**TASK DETAILS:** What lines in the following entries hold the word "Antoni"? Copy each one.

THE INPUT START

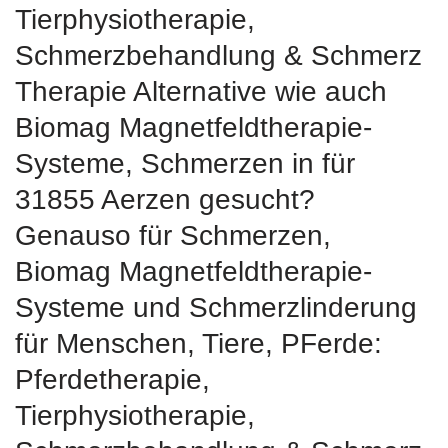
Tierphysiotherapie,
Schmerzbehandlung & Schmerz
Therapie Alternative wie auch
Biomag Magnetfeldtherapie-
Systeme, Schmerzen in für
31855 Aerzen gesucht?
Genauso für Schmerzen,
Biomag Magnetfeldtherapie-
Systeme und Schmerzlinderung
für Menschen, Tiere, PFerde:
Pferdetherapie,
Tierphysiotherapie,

THE INPUT END
THE INPUT START

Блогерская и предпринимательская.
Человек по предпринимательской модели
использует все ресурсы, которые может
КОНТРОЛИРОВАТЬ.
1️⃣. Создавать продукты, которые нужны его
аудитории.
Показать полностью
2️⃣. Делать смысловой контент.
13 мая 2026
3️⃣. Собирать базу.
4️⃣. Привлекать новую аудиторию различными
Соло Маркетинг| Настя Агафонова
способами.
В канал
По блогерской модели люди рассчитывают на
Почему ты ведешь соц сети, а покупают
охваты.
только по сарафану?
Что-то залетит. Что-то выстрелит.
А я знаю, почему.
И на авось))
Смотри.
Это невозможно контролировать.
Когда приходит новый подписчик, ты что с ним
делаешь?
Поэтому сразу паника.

THE INPUT END
THE INPUT START

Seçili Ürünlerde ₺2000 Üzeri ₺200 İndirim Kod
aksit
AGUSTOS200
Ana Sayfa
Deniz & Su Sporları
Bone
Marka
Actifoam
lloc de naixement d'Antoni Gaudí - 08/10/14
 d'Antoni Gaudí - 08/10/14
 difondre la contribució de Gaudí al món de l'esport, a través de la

THE INPUT END

**ANSWER SPACE:**
lloc de naixement d'Antoni Gaudí - 08/10/14
 d'Antoni Gaudí - 08/10/14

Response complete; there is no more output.